[Start of INPUT RECORDS]

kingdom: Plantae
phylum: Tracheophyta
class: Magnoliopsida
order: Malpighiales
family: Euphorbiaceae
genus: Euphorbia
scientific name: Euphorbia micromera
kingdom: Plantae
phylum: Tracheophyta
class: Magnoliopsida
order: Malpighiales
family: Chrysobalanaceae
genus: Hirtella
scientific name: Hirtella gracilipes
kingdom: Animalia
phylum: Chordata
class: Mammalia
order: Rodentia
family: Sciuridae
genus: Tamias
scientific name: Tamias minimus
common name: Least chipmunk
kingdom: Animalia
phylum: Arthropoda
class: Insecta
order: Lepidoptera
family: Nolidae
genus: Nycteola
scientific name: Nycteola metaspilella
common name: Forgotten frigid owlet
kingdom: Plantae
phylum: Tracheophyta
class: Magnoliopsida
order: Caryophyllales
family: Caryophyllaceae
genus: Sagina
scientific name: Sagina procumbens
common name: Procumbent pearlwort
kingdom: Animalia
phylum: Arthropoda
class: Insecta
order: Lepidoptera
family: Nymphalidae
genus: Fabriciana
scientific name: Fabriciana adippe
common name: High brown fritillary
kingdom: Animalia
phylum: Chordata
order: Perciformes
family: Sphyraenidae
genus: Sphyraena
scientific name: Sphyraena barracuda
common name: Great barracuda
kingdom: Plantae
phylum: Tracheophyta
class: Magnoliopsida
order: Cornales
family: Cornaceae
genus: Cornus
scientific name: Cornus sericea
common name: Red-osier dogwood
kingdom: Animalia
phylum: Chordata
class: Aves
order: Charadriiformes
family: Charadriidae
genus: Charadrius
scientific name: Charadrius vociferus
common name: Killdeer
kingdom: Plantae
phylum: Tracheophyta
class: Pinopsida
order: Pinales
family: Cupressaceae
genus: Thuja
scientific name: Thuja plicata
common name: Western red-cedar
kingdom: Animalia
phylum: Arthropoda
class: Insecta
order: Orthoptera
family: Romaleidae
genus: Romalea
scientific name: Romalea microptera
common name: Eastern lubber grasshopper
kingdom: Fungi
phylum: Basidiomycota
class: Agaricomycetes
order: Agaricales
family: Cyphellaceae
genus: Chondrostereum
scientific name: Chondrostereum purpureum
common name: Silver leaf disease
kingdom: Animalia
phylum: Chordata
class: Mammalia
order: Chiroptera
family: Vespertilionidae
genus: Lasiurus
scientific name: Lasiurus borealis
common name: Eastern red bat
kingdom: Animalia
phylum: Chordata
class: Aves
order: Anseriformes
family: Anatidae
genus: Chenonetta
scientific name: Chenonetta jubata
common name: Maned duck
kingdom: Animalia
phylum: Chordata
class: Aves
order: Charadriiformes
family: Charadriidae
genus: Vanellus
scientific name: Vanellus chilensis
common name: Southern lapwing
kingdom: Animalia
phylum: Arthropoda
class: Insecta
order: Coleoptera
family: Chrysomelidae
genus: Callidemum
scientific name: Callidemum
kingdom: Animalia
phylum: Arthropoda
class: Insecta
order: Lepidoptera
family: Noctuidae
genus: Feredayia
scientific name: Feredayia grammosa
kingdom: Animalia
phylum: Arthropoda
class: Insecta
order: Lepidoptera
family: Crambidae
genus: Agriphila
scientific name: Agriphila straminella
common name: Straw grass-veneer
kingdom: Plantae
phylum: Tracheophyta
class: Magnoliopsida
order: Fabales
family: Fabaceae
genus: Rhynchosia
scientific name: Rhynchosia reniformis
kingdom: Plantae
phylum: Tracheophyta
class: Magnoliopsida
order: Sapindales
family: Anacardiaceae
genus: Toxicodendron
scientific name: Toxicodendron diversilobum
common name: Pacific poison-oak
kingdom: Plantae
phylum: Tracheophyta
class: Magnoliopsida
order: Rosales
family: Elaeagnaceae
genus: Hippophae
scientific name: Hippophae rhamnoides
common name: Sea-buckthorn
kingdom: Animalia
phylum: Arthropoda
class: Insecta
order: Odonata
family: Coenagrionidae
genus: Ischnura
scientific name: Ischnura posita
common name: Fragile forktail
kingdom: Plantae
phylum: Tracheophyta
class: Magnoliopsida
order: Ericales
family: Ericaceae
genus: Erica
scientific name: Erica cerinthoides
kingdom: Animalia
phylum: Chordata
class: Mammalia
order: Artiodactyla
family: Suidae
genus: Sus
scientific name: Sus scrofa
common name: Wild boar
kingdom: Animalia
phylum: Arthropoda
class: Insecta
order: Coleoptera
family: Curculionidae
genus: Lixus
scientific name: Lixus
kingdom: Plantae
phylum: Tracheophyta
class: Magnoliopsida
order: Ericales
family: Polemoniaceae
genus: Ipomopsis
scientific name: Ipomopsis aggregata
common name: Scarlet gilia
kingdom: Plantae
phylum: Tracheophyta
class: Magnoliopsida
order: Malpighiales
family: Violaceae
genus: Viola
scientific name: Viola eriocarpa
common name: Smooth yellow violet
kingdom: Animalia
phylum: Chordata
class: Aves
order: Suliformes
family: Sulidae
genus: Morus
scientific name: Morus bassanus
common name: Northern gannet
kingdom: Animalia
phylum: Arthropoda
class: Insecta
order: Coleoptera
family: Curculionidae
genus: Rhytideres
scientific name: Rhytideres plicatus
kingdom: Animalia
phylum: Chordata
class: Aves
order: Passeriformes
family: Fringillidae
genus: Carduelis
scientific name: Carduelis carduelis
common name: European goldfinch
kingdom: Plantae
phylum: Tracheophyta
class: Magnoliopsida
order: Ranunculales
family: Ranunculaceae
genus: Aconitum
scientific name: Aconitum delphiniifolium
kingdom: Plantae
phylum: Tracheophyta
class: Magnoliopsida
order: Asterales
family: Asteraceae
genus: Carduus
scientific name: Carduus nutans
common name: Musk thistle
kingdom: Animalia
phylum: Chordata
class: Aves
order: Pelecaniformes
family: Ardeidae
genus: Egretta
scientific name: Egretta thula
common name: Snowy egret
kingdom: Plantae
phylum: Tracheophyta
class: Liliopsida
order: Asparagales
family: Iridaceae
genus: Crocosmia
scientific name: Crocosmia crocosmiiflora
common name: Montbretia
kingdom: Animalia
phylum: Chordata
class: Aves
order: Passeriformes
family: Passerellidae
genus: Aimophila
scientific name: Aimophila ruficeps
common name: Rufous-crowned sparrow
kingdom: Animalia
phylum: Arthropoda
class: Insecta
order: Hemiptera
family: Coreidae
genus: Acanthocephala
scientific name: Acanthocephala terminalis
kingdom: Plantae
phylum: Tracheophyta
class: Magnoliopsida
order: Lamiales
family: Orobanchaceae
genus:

[End of INPUT RECORDS]

EXERCISE DESCRIPTION:
Return every line of the material above word for word, in the same order.

ANSWER IN FULL:
kingdom: Plantae
phylum: Tracheophyta
class: Magnoliopsida
order: Malpighiales
family: Euphorbiaceae
genus: Euphorbia
scientific name: Euphorbia micromera
kingdom: Plantae
phylum: Tracheophyta
class: Magnoliopsida
order: Malpighiales
family: Chrysobalanaceae
genus: Hirtella
scientific name: Hirtella gracilipes
kingdom: Animalia
phylum: Chordata
class: Mammalia
order: Rodentia
family: Sciuridae
genus: Tamias
scientific name: Tamias minimus
common name: Least chipmunk
kingdom: Animalia
phylum: Arthropoda
class: Insecta
order: Lepidoptera
family: Nolidae
genus: Nycteola
scientific name: Nycteola metaspilella
common name: Forgotten frigid owlet
kingdom: Plantae
phylum: Tracheophyta
class: Magnoliopsida
order: Caryophyllales
family: Caryophyllaceae
genus: Sagina
scientific name: Sagina procumbens
common name: Procumbent pearlwort
kingdom: Animalia
phylum: Arthropoda
class: Insecta
order: Lepidoptera
family: Nymphalidae
genus: Fabriciana
scientific name: Fabriciana adippe
common name: High brown fritillary
kingdom: Animalia
phylum: Chordata
order: Perciformes
family: Sphyraenidae
genus: Sphyraena
scientific name: Sphyraena barracuda
common name: Great barracuda
kingdom: Plantae
phylum: Tracheophyta
class: Magnoliopsida
order: Cornales
family: Cornaceae
genus: Cornus
scientific name: Cornus sericea
common name: Red-osier dogwood
kingdom: Animalia
phylum: Chordata
class: Aves
order: Charadriiformes
family: Charadriidae
genus: Charadrius
scientific name: Charadrius vociferus
common name: Killdeer
kingdom: Plantae
phylum: Tracheophyta
class: Pinopsida
order: Pinales
family: Cupressaceae
genus: Thuja
scientific name: Thuja plicata
common name: Western red-cedar
kingdom: Animalia
phylum: Arthropoda
class: Insecta
order: Orthoptera
family: Romaleidae
genus: Romalea
scientific name: Romalea microptera
common name: Eastern lubber grasshopper
kingdom: Fungi
phylum: Basidiomycota
class: Agaricomycetes
order: Agaricales
family: Cyphellaceae
genus: Chondrostereum
scientific name: Chondrostereum purpureum
common name: Silver leaf disease
kingdom: Animalia
phylum: Chordata
class: Mammalia
order: Chiroptera
family: Vespertilionidae
genus: Lasiurus
scientific name: Lasiurus borealis
common name: Eastern red bat
kingdom: Animalia
phylum: Chordata
class: Aves
order: Anseriformes
family: Anatidae
genus: Chenonetta
scientific name: Chenonetta jubata
common name: Maned duck
kingdom: Animalia
phylum: Chordata
class: Aves
order: Charadriiformes
family: Charadriidae
genus: Vanellus
scientific name: Vanellus chilensis
common name: Southern lapwing
kingdom: Animalia
phylum: Arthropoda
class: Insecta
order: Coleoptera
family: Chrysomelidae
genus: Callidemum
scientific name: Callidemum
kingdom: Animalia
phylum: Arthropoda
class: Insecta
order: Lepidoptera
family: Noctuidae
genus: Feredayia
scientific name: Feredayia grammosa
kingdom: Animalia
phylum: Arthropoda
class: Insecta
order: Lepidoptera
family: Crambidae
genus: Agriphila
scientific name: Agriphila straminella
common name: Straw grass-veneer
kingdom: Plantae
phylum: Tracheophyta
class: Magnoliopsida
order: Fabales
family: Fabaceae
genus: Rhynchosia
scientific name: Rhynchosia reniformis
kingdom: Plantae
phylum: Tracheophyta
class: Magnoliopsida
order: Sapindales
family: Anacardiaceae
genus: Toxicodendron
scientific name: Toxicodendron diversilobum
common name: Pacific poison-oak
kingdom: Plantae
phylum: Tracheophyta
class: Magnoliopsida
order: Rosales
family: Elaeagnaceae
genus: Hippophae
scientific name: Hippophae rhamnoides
common name: Sea-buckthorn
kingdom: Animalia
phylum: Arthropoda
class: Insecta
order: Odonata
family: Coenagrionidae
genus: Ischnura
scientific name: Ischnura posita
common name: Fragile forktail
kingdom: Plantae
phylum: Tracheophyta
class: Magnoliopsida
order: Ericales
family: Ericaceae
genus: Erica
scientific name: Erica cerinthoides
kingdom: Animalia
phylum: Chordata
class: Mammalia
order: Artiodactyla
family: Suidae
genus: Sus
scientific name: Sus scrofa
common name: Wild boar
kingdom: Animalia
phylum: Arthropoda
class: Insecta
order: Coleoptera
family: Curculionidae
genus: Lixus
scientific name: Lixus
kingdom: Plantae
phylum: Tracheophyta
class: Magnoliopsida
order: Ericales
family: Polemoniaceae
genus: Ipomopsis
scientific name: Ipomopsis aggregata
common name: Scarlet gilia
kingdom: Plantae
phylum: Tracheophyta
class: Magnoliopsida
order: Malpighiales
family: Violaceae
genus: Viola
scientific name: Viola eriocarpa
common name: Smooth yellow violet
kingdom: Animalia
phylum: Chordata
class: Aves
order: Suliformes
family: Sulidae
genus: Morus
scientific name: Morus bassanus
common name: Northern gannet
kingdom: Animalia
phylum: Arthropoda
class: Insecta
order: Coleoptera
family: Curculionidae
genus: Rhytideres
scientific name: Rhytideres plicatus
kingdom: Animalia
phylum: Chordata
class: Aves
order: Passeriformes
family: Fringillidae
genus: Carduelis
scientific name: Carduelis carduelis
common name: European goldfinch
kingdom: Plantae
phylum: Tracheophyta
class: Magnoliopsida
order: Ranunculales
family: Ranunculaceae
genus: Aconitum
scientific name: Aconitum delphiniifolium
kingdom: Plantae
phylum: Tracheophyta
class: Magnoliopsida
order: Asterales
family: Asteraceae
genus: Carduus
scientific name: Carduus nutans
common name: Musk thistle
kingdom: Animalia
phylum: Chordata
class: Aves
order: Pelecaniformes
family: Ardeidae
genus: Egretta
scientific name: Egretta thula
common name: Snowy egret
kingdom: Plantae
phylum: Tracheophyta
class: Liliopsida
order: Asparagales
family: Iridaceae
genus: Crocosmia
scientific name: Crocosmia crocosmiiflora
common name: Montbretia
kingdom: Animalia
phylum: Chordata
class: Aves
order: Passeriformes
family: Passerellidae
genus: Aimophila
scientific name: Aimophila ruficeps
common name: Rufous-crowned sparrow
kingdom: Animalia
phylum: Arthropoda
class: Insecta
order: Hemiptera
family: Coreidae
genus: Acanthocephala
scientific name: Acanthocephala terminalis
kingdom: Plantae
phylum: Tracheophyta
class: Magnoliopsida
order: Lamiales
family: Orobanchaceae
genus:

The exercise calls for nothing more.